Network Identification with Latent Nodes via Auto-Regressive Models
For control and network science researchers, this provides a theoretically grounded method to identify direct vs. mediated interactions in networks with unknown latent nodes, though the results are limited to linear time-invariant systems and specific latent structures.
The paper addresses network identification in linear time-invariant systems with latent nodes, showing that the manifest transfer function can be approximated arbitrarily well by an auto-regressive model using least-squares estimation, with exponentially decaying H-infinity error beyond a threshold model order. Perfect identification is achieved for acyclic latent subnetworks as data length increases.
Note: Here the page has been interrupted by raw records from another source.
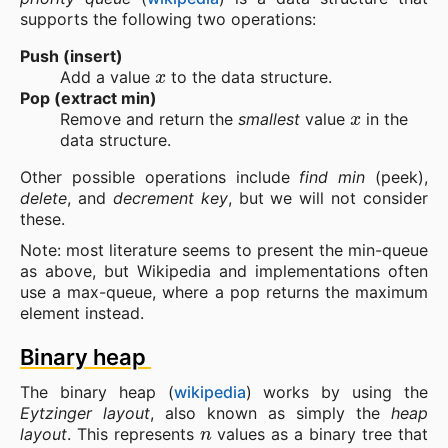
supports the following two operations:
Push (insert)
x
Add a value
to the data structure.
Pop (extract min)
x
Remove and return the
smallest
value
in the
data structure.
Other possible operations include
find min
(peek),
delete
, and
decrement key
, but we will not consider
these.
Note: most literature seems to present the min-queue
as above, but Wikipedia and implementations often
use a max-queue, where a pop returns the maximum
element instead.
Binary heap
The binary heap (
wikipedia
) works by using the
Eytzinger layout
, also known as simply the
heap
n
layout
. This represents
values as a binary tree that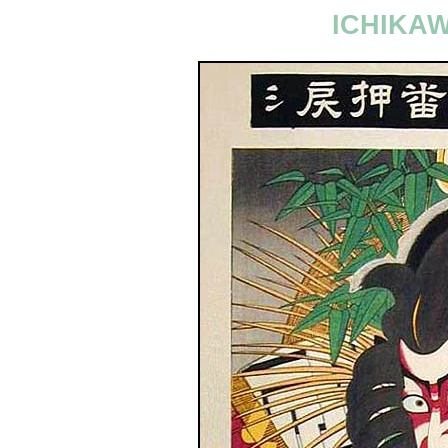
ICHIKA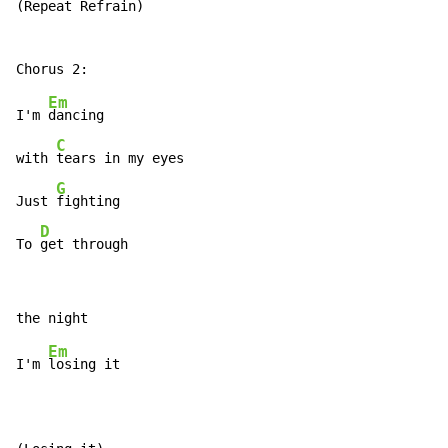
(Repeat Refrain)

Em
I'm 
dancing

C
with 
tears in my eyes

G
Just 
fighting

D
To 
get through
Em
I'm 
losing it
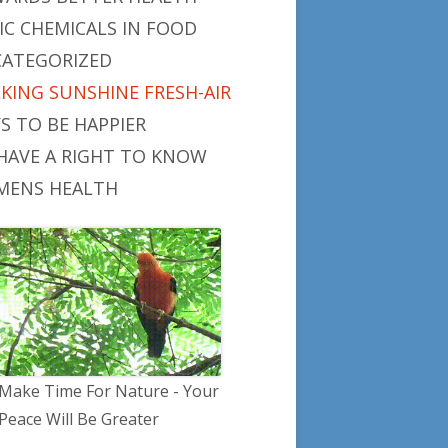
IC CHEMICALS IN FOOD
ATEGORIZED
KING SUNSHINE FRESH-AIR
S TO BE HAPPIER
HAVE A RIGHT TO KNOW
ENS HEALTH
Make Time For Nature - Your
Peace Will Be Greater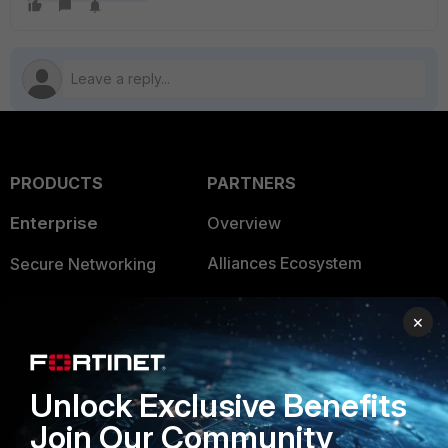
PRODUCTS
PARTNERS
Enterprise
Overview
Alliances Ecosystem
Secure Networking
Find a Partner
User and Device Security
×
Become a Partner
Security Operations
Partner Login
Application Security
Unlock Exclusive Benefits
FortiGuard Labs Threat
Join Our Community
TRUST CENTER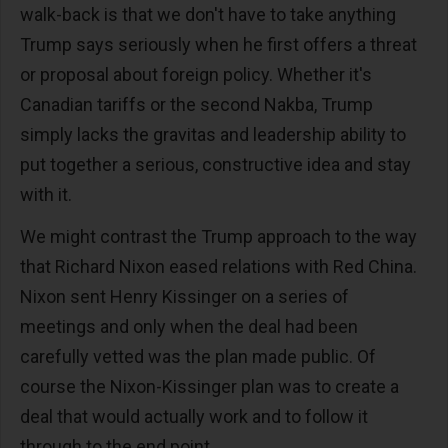
walk-back is that we don't have to take anything
Trump says seriously when he first offers a threat
or proposal about foreign policy. Whether it's
Canadian tariffs or the second Nakba, Trump
simply lacks the gravitas and leadership ability to
put together a serious, constructive idea and stay
with it.
We might contrast the Trump approach to the way
that Richard Nixon eased relations with Red China.
Nixon sent Henry Kissinger on a series of
meetings and only when the deal had been
carefully vetted was the plan made public. Of
course the Nixon-Kissinger plan was to create a
deal that would actually work and to follow it
through to the end point.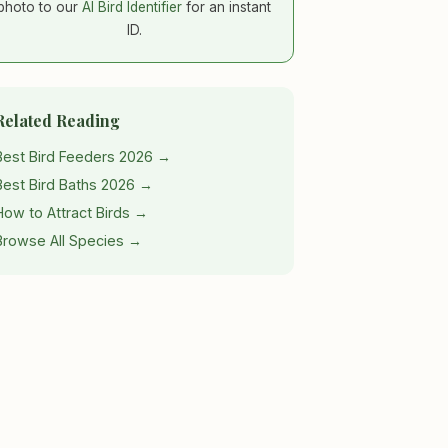
photo to our
AI Bird Identifier
for an instant
ID.
Related Reading
Best Bird Feeders 2026 →
Best Bird Baths 2026 →
How to Attract Birds →
Browse All Species →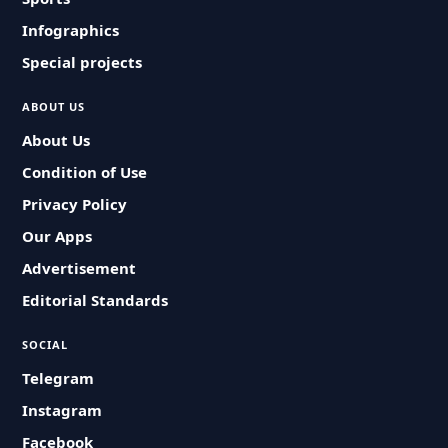
Infographics
Special projects
ABOUT US
About Us
Condition of Use
Privacy Policy
Our Apps
Advertisement
Editorial Standards
SOCIAL
Telegram
Instagram
Facebook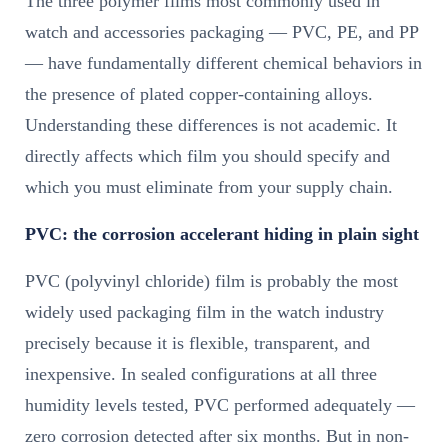
The three polymer films most commonly used in
watch and accessories packaging — PVC, PE, and PP
— have fundamentally different chemical behaviors in
the presence of plated copper-containing alloys.
Understanding these differences is not academic. It
directly affects which film you should specify and
which you must eliminate from your supply chain.
PVC: the corrosion accelerant hiding in plain sight
PVC (polyvinyl chloride) film is probably the most
widely used packaging film in the watch industry
precisely because it is flexible, transparent, and
inexpensive. In sealed configurations at all three
humidity levels tested, PVC performed adequately —
zero corrosion detected after six months. But in non-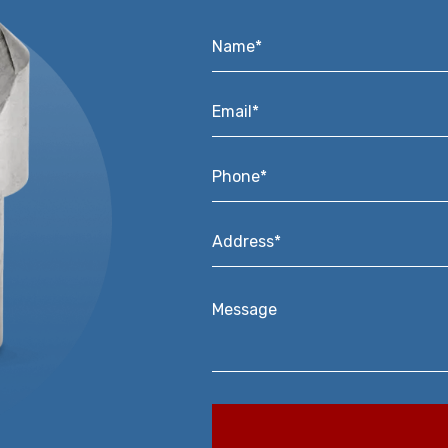
Name*
*
Email*
*
Phone*
*
Address*
*
Message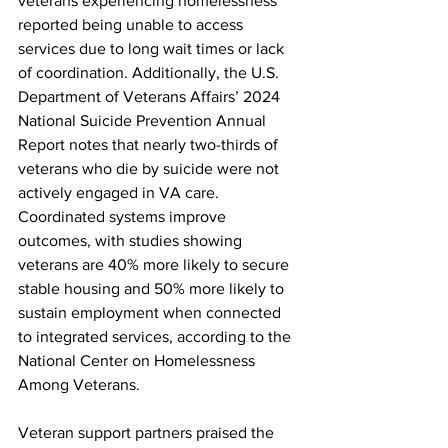
veterans experiencing homelessness 
reported being unable to access 
services due to long wait times or lack 
of coordination. Additionally, the U.S. 
Department of Veterans Affairs’ 2024 
National Suicide Prevention Annual 
Report notes that nearly two-thirds of 
veterans who die by suicide were not 
actively engaged in VA care. 
Coordinated systems improve 
outcomes, with studies showing 
veterans are 40% more likely to secure 
stable housing and 50% more likely to 
sustain employment when connected 
to integrated services, according to the 
National Center on Homelessness 
Among Veterans.
Veteran support partners praised the 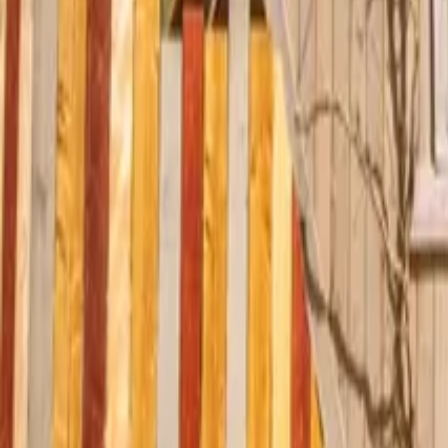
Mission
We consider linear time-invariant networks with unknown topology where only a manifest subset of the nodes can be directly actuated and measured while the state of the remaining latent nodes and their number are unknown. Our goal is to identify the transfer function of the manifest subnetwork and determine whether interactions between manifest nodes are direct or mediated by latent nodes. We show that, if there are no inputs to the latent nodes, the manifest transfer function can be approximated arbitrarily well in the H-infinity norm sense by the transfer function of an auto-regressive model and present a least-squares estimation method to construct the auto-regressive model from measured data. We show that the least-squares auto-regressive method guarantees an arbitrarily small H-infinity norm error in the approximation of the manifest transfer function, exponentially decaying once the model order exceeds a certain threshold. Finally, we show that when the latent subnetwork is acyclic, the proposed method achieves perfect identification of the manifest transfer function above a specific model order as the length of the data increases. Various examples illustrate our results.